Now, despite three Garda investigations, and a tribunal that sat for over five years in examining his financial life and times, it would appear that his record is to be wiped clean.

No criminal court or tribunal has determined that he accumulated his vast wealth while in politics for any untoward reason.

Other findings of corruption in relation to Mr Burke’s receipt of money from building firm JMSE and developer Michael Bailey, were dropped in January. It is understood that yet more findings that he received corrupt payments in 1989 in relation to Century Radio, are also gone.

In all cases, there is little dispute that Mr Burke received the monies. A paper trail led to most of the deposits, and the lack of a paper trail in relation to his house led the tribunal to conclude that it was provided free gratis. The matter in dispute was whether these payments were made in order to receive favour from Mr Burke through his elected office, or as legit donations to allow him conduct his political life.

There is no dispute either but that the sums involved far exceeded any costs for elections or to cover the relatively trivial sums politicians routinely splash out for workers or constituency causes.
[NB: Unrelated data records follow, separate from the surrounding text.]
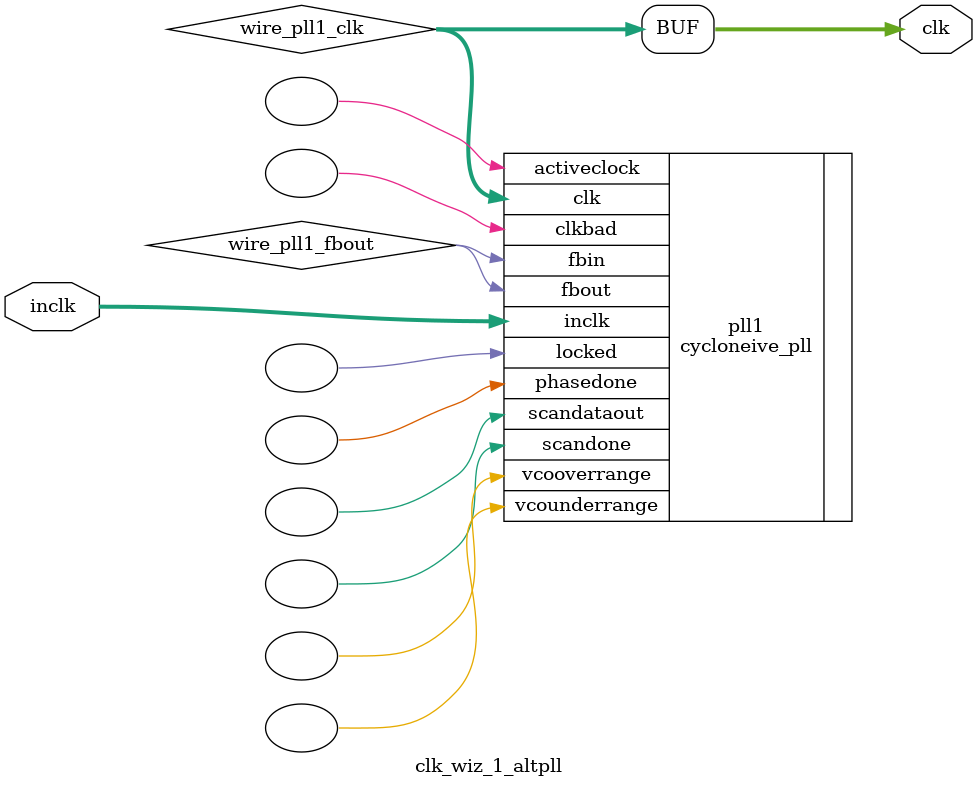
<source format=v>






//synthesis_resources = cycloneive_pll 1 
//synopsys translate_off
`timescale 1 ps / 1 ps
//synopsys translate_on
module  clk_wiz_1_altpll
	( 
	clk,
	inclk) /* synthesis synthesis_clearbox=1 */;
	output   [4:0]  clk;
	input   [1:0]  inclk;
`ifndef ALTERA_RESERVED_QIS
// synopsys translate_off
`endif
	tri0   [1:0]  inclk;
`ifndef ALTERA_RESERVED_QIS
// synopsys translate_on
`endif

	wire  [4:0]   wire_pll1_clk;
	wire  wire_pll1_fbout;

	cycloneive_pll   pll1
	( 
	.activeclock(),
	.clk(wire_pll1_clk),
	.clkbad(),
	.fbin(wire_pll1_fbout),
	.fbout(wire_pll1_fbout),
	.inclk(inclk),
	.locked(),
	.phasedone(),
	.scandataout(),
	.scandone(),
	.vcooverrange(),
	.vcounderrange()
	`ifndef FORMAL_VERIFICATION
	// synopsys translate_off
	`endif
	,
	.areset(1'b0),
	.clkswitch(1'b0),
	.configupdate(1'b0),
	.pfdena(1'b1),
	.phasecounterselect({3{1'b0}}),
	.phasestep(1'b0),
	.phaseupdown(1'b0),
	.scanclk(1'b0),
	.scanclkena(1'b1),
	.scandata(1'b0)
	`ifndef FORMAL_VERIFICATION
	// synopsys translate_on
	`endif
	);
	defparam
		pll1.bandwidth_type = "auto",
		pll1.clk0_divide_by = 2,
		pll1.clk0_duty_cycle = 50,
		pll1.clk0_multiply_by = 1,
		pll1.clk0_phase_shift = "0",
		pll1.compensate_clock = "clk0",
		pll1.inclk0_input_frequency = 20000,
		pll1.operation_mode = "normal",
		pll1.pll_type = "auto",
		pll1.lpm_type = "cycloneive_pll";
	assign
		clk = {wire_pll1_clk[4:0]};
endmodule //clk_wiz_1_altpll
//VALID FILE

</source>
The sums could, in some cases, have financed a general election for the whole party.

The only real sanction that Burke has had to endure is for tax evasion. He was sentenced to six months in prison in 2004 for failing to make returns. He received a bill for €2m from the Criminal Assets Bureau, and reportedly settled for €600,000.

But there is no evidence or proof that he did anything corrupt. Maybe he’ll now look for his money back from the CAB. If all that money he accumulated was political donations, then no tax was payable on it.

As far as any suggestion that he was corrupt goes, Mr Burke can now hold his head high. The record will show he was a man whose superlative political talent ensured that wealthy individuals fell over themselves to throw money at him in the name of upholding the ideals of democracy.